The question of processing time comes in reasonable quantities when you get into distributed systems, users and map events between different data sources.
I highly recommend that you ensure that all logging systems use UTC. This allows you to collect any servers (which, we hope, are synchronized in relation to their viewing of the current UTC time) located anywhere in the world.
Then, as requests arrive, you can convert users from the time zone to UTC. At this stage, you have one and the same solution - to execute the request in real time or, possibly, to access some previously generalized data.
Regardless of whether you want to collect data in advance, it will depend on many things. Some of them may entail the possibility to reduce the amount of stored data, reduce the amount of processing to support requests, how often requests will be executed, or even the costs of creating a system in comparison with the amount of use that it can see.

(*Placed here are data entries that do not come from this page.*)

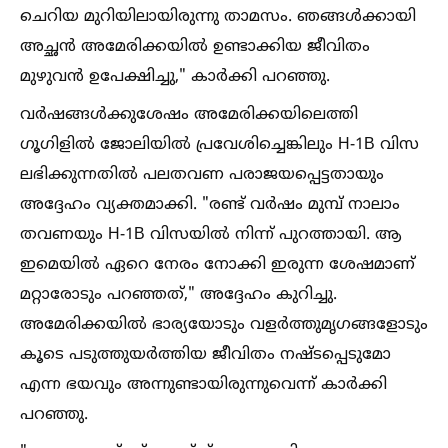
ചെറിയ മുറിയിലായിരുന്നു താമസം. ഞങ്ങള്‍ക്കായി
അച്ഛൻ അമേരിക്കയില്‍ ഉണ്ടാക്കിയ ജീവിതം
മുഴുവൻ ഉപേക്ഷിച്ചു," കാർക്കി പറഞ്ഞു.
വർഷങ്ങള്‍ക്കുശേഷം അമേരിക്കയിലെത്തി
ഗൂഗിളില്‍ ജോലിയില്‍ പ്രവേശിച്ചെങ്കിലും H-1B വിസ
ലഭിക്കുന്നതില്‍ പലതവണ പരാജയപ്പെട്ടതായും
അദ്ദേഹം വ്യക്തമാക്കി. "രണ്ട് വർഷം മുമ്പ് നാലാം
തവണയും H-1B വിസയില്‍ നിന്ന് പുറത്തായി. ആ
ഇമെയില്‍ ഏറെ നേരം നോക്കി ഇരുന്ന ശേഷമാണ്
മറ്റാരോടും പറഞ്ഞത്," അദ്ദേഹം കുറിച്ചു.
അമേരിക്കയില്‍ ഭാര്യയോടും വളർത്തുമൃഗങ്ങളോടും
കൂടെ പടുത്തുയർത്തിയ ജീവിതം നഷ്ടപ്പെടുമോ
എന്ന ഭയവും അന്നുണ്ടായിരുന്നുവെന്ന് കാർക്കി
പറഞ്ഞു.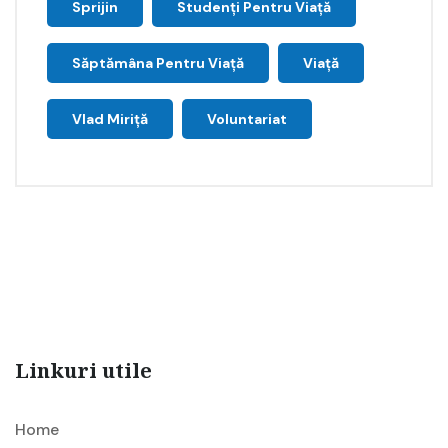
Sprijin
Studenți Pentru Viață
Săptămâna Pentru Viaţă
Viață
Vlad Miriță
Voluntariat
Linkuri utile
Home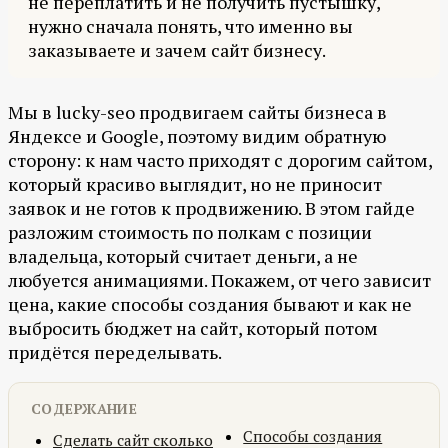
не переплатить и не получить пустышку,
нужно сначала понять, что именно вы
заказываете и зачем сайт бизнесу.
Мы в lucky-seo продвигаем сайты бизнеса в
Яндексе и Google, поэтому видим обратную
сторону: к нам часто приходят с дорогим сайтом,
который красиво выглядит, но не приносит
заявок и не готов к продвижению. В этом гайде
разложим стоимость по полкам с позиции
владельца, который считает деньги, а не
любуется анимациями. Покажем, от чего зависит
цена, какие способы создания бывают и как не
выбросить бюджет на сайт, который потом
придётся переделывать.
СОДЕРЖАНИЕ
Способы создания
Сделать сайт сколько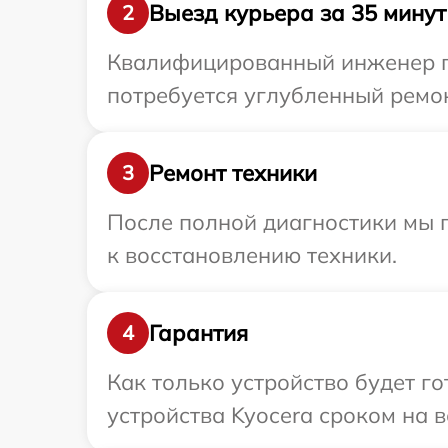
Выезд курьера за 35 минут
2
Квалифицированный инженер пр
потребуется углубленный ремон
Ремонт техники
3
После полной диагностики мы п
к восстановлению техники.
Гарантия
4
Как только устройство будет г
устройства Kyocera сроком на в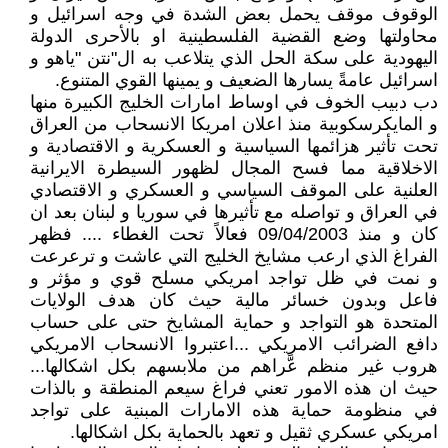
الوقوف موقف يحمل بعض الشدة في وجه اسرائيل و
محاولتها وضع القضية الفلسطينية او بالأحرى الدولة
اليهودية على سكة الحل الذي يتلاعب به ال"نتن "ياهو و
اسرائيل عامةً يسارها الضعيف و يمينها القوي المتنوع.
دب دبيب الخوف في اوساط امارات الخليج الكبيرة منها
و المايكرسكوبية منذ اعلان امريكا الانسحاب من العراق
تحت تأثير هزائمها السياسية و العسكرية و الاقتصادية و
الاخلاقية مما فسح المجال لظهور السيطرة الايرانية
العلنية على الموقف السياسي و العسكري و الاقتصادي
في العراق و تواصله مع تأثيرها في سوريا و لبنان بعد ان
كان و منذ 09/04/2003 فعالاً تحت الغطاء .... فظهر
الفراغ الذي ارعب مشايخ الخليج التي عاشت و ترعرعت
و نمت في ظل تواجد امريكي مسلح قوي و مؤثر و
فاعل وبدون خسائر مالية حيث كان هدف الولايات
المتحدة هو التواجد و حماية المشايخ حتى على حساب
دافع الضرائب الامريكي ...اعتبروا الانسحاب الامريكي
هروب غير منظم عَّراهم من ملابسهم بكل اشكالها...
حيث ان هذه الامور تعني فراغ سيعم المنطقة و بالذات
في منظومة حماية هذه الامارات المبنية على تواجد
امريكي عسكري ثقيل و تعهد بالحماية بكل اشكالها.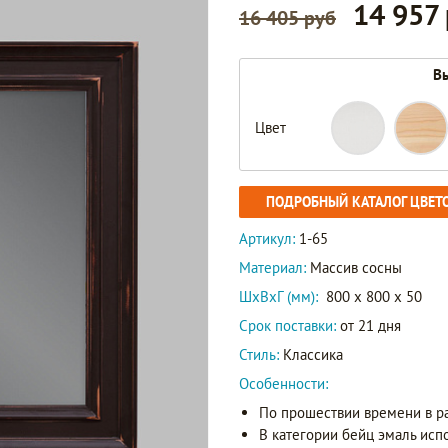
14 957
16 405 руб
Вы
Цвет
ПОДРОБНЫЙ КАТАЛОГ ЦВЕТ
Артикул:
1-65
Материал:
Массив сосны
ШxВxГ (мм):
800 x 800 x 50
Срок поставки:
от 21 дня
Стиль:
Классика
Особенности:
По прошествии времени в р
В категории бейц эмаль исп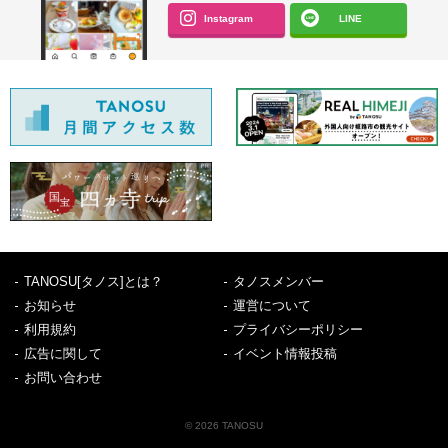
Instagram
LINE
TANOSU[タノス]とは？
タノスメンバー
お知らせ
運営について
利用規約
プライバシーポリシー
広告に関して
イベント情報投稿
お問い合わせ
© 2026 TANOSU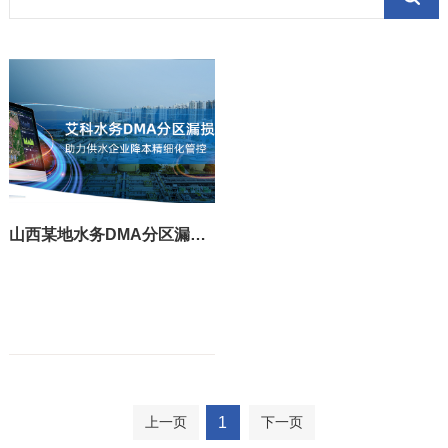
山西某地水务DMA分区漏损管理系统上线运行
1
上一页
下一页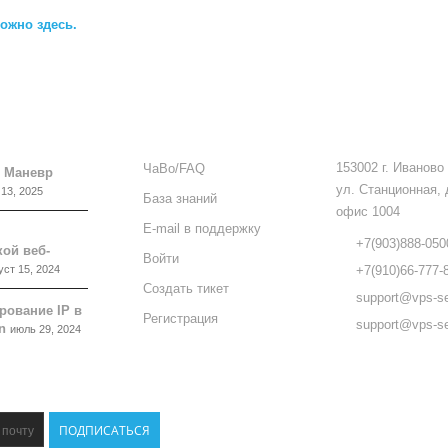
ожно здесь.
ПОДДЕРЖКА
КОНТАКТЫ
153002 г. Иваново
ЧаВо/FAQ
 Маневр
ул. Станционная, 
 13, 2025
База знаний
офис 1004
E-mail в поддержку
+7(903)888-050
ой веб-
Войти
уст 15, 2024
+7(910)66-777-
Создать тикет
support@vps-se
рование IP в
Регистрация
support@vps-se
n
июль 29, 2024
НАШИ
ПАРТНЁРЫ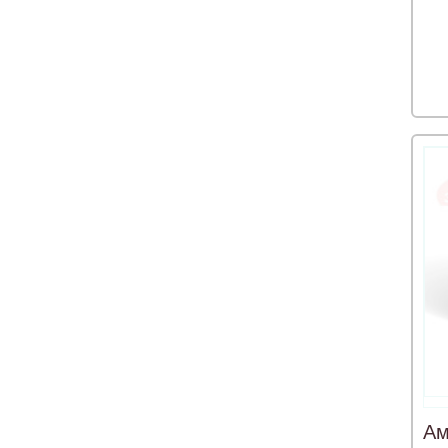
Франция
Швейцария
Швеция
Ам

As for the best practices, keep the display characteristics (like time zone) independent of data processing.
If you have not already done so, make sure that you consider the lifetime of the data that you store. Do you need ten years ago data? I hope no. Do you have a strategy for discarding old data when it is no longer needed? Do you know how much data you will have if you save each record (evaluate with different traffic growth rates)?
Again, the best practice for large data sets is to understand how you are going to deal with size and how you are going to manage this data over time as they arise. This may include long-term storage, disposal, or possibly reduction to a summarized form.
Oh, and to slide by analogy with the Matrix, what’s actually going to bake your noodles in terms of “correctness” is that here, correctness is not a problem. Each time zone has a different kind of traffic during the “day” in its own zone, and each of them is “correct”. Even those time zones that differ from you in a setting that is not measured in hours only.